Return every line from the records below with the string "sculpture".

-- Entries provided follows --

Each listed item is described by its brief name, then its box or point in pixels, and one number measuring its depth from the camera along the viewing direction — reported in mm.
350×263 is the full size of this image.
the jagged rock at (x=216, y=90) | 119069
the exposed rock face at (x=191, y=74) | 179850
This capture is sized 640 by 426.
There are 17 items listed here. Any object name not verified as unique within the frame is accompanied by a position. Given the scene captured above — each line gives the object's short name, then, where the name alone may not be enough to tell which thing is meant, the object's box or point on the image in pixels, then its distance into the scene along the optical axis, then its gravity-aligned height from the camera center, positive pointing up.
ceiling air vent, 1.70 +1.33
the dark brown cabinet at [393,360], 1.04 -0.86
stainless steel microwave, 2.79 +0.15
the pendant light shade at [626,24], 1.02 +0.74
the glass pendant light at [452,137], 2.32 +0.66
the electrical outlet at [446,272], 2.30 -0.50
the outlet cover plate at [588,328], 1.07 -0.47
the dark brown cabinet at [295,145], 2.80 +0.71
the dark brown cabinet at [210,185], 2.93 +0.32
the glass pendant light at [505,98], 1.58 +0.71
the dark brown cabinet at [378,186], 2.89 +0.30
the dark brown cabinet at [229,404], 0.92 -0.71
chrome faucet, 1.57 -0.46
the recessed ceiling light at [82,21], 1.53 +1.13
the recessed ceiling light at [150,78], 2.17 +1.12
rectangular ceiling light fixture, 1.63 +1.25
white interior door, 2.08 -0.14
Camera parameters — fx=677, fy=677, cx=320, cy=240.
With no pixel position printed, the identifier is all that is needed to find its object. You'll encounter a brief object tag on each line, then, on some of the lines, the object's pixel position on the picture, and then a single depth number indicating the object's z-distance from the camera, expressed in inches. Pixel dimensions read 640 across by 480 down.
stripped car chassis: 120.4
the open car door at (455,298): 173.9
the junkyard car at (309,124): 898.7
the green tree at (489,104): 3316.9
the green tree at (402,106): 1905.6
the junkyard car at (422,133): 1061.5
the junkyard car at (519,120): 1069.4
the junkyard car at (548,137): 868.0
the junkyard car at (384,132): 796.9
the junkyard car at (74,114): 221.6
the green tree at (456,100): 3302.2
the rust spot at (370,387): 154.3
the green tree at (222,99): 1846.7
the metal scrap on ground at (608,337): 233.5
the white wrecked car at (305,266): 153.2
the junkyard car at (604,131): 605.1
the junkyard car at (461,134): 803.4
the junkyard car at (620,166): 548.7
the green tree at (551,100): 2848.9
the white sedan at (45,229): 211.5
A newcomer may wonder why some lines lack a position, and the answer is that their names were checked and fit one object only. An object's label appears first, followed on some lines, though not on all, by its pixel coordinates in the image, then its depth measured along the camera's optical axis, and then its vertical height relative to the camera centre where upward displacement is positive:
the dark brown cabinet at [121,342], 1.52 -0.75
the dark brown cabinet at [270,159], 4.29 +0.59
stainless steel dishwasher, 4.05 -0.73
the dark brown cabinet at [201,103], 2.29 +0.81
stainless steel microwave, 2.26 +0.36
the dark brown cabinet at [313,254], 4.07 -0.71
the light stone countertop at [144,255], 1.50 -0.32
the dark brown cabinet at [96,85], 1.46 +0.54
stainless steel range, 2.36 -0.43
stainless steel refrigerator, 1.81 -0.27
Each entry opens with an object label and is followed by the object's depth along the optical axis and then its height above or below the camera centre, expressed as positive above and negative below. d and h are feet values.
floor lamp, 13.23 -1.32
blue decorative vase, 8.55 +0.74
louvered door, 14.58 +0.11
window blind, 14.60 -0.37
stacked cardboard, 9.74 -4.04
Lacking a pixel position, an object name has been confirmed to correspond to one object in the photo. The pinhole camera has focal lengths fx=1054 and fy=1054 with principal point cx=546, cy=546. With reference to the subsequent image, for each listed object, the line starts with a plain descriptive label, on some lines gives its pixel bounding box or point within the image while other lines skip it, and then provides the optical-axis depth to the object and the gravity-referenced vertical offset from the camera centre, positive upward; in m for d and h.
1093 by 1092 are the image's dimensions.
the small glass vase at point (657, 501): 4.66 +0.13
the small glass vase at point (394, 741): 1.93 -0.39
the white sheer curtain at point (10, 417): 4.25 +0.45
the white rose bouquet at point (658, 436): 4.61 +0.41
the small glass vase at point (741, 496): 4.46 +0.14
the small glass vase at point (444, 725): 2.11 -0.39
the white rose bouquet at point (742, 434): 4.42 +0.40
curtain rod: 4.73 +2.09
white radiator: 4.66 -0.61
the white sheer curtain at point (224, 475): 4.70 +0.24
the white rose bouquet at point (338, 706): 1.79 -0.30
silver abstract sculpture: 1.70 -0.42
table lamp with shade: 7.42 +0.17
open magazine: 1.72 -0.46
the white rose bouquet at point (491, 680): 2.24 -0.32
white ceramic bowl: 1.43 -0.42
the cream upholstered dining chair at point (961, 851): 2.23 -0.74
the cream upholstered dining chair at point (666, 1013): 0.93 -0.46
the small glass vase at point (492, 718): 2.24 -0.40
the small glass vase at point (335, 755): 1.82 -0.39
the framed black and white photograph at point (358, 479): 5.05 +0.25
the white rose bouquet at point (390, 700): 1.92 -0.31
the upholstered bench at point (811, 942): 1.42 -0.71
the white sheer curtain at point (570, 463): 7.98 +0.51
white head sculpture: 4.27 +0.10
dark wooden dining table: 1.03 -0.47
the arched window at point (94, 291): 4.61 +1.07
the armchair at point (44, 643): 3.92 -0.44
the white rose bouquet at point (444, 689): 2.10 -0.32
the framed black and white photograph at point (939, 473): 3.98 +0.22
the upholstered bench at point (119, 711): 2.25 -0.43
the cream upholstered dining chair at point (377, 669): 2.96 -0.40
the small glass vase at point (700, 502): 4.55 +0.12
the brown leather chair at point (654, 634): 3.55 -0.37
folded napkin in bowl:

-- Entries provided concluded --

**Exercise response**:
silver abstract sculpture: 1.70 -0.42
white head sculpture: 4.27 +0.10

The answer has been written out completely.